__Data for processing__
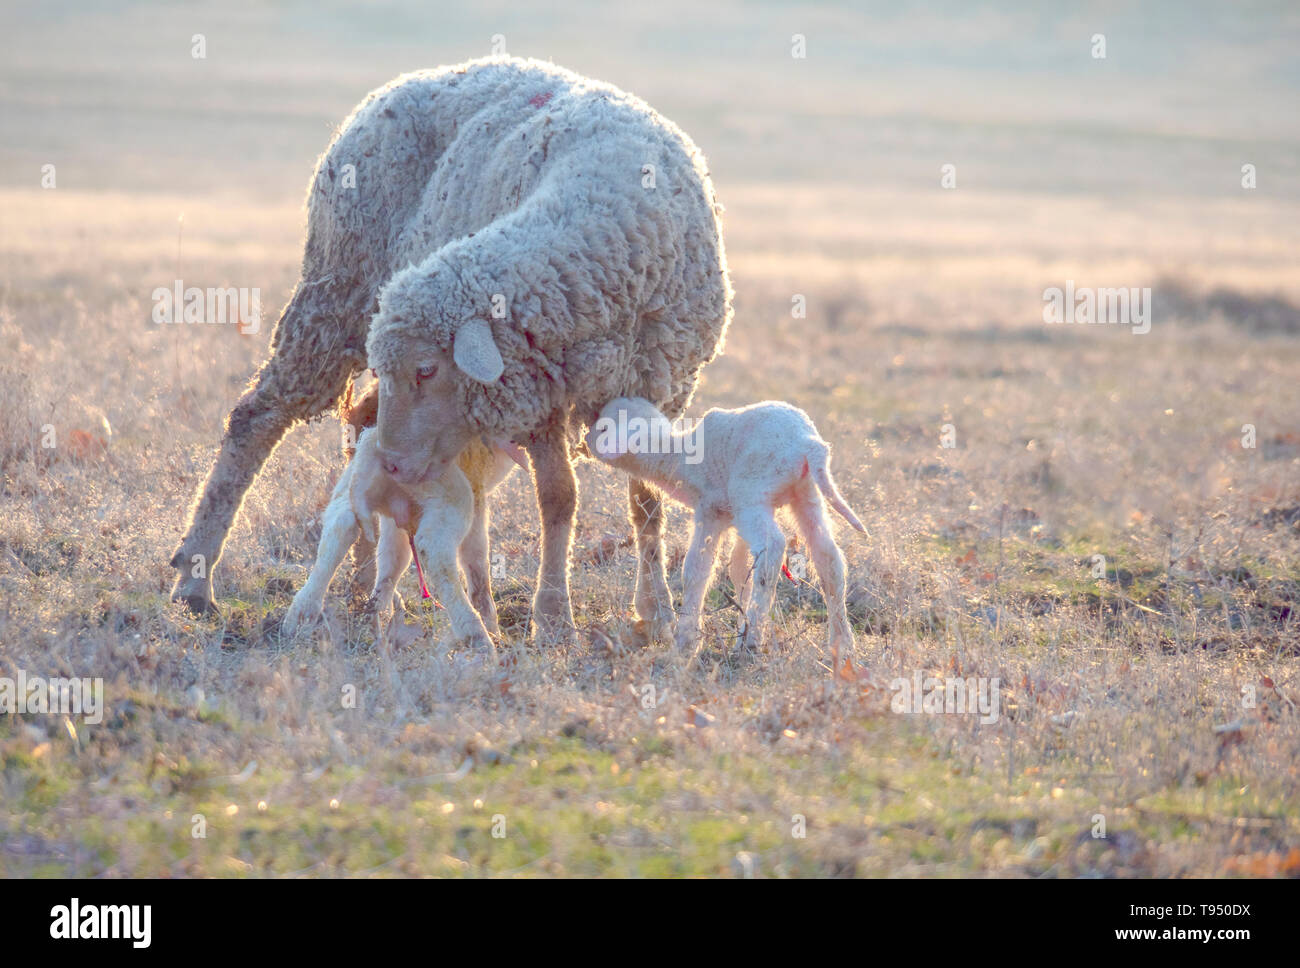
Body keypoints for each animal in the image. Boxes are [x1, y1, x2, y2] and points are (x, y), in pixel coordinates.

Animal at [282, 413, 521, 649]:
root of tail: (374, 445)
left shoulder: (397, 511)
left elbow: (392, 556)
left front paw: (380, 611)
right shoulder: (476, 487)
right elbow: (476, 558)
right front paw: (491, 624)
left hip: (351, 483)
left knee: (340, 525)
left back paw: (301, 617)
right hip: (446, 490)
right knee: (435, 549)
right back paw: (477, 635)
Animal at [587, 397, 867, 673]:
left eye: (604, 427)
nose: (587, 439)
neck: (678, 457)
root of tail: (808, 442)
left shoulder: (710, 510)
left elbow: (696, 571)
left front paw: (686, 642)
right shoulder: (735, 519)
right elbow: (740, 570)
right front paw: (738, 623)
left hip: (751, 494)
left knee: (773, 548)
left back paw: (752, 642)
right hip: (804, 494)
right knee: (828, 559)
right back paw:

__Problem__
Each entry should be transcribed exactly as given, with pictures omitted.

__Answer below__
Body keypoints for each animal in the image. Boxes are [x1, y1, x2, y2] and points are (x, y), in pixel coordinates.

Animal at [282, 413, 521, 649]:
root of tail: (374, 445)
left shoulder: (397, 511)
left elbow: (392, 556)
left front paw: (380, 611)
right shoulder: (476, 487)
right elbow: (476, 558)
right front paw: (491, 624)
left hip: (351, 483)
left knee: (340, 525)
left back paw: (301, 617)
right hip: (446, 490)
right knee: (435, 549)
right back paw: (477, 635)
Animal at [587, 397, 867, 673]:
left eye: (604, 427)
nose: (587, 439)
neck: (678, 457)
root of tail: (808, 442)
left shoulder: (710, 510)
left elbow: (696, 571)
left front paw: (686, 642)
right shoulder: (735, 519)
right elbow: (740, 570)
right front paw: (738, 623)
left hip: (751, 494)
left knee: (773, 548)
left back paw: (752, 642)
right hip: (804, 494)
right knee: (828, 559)
right back paw:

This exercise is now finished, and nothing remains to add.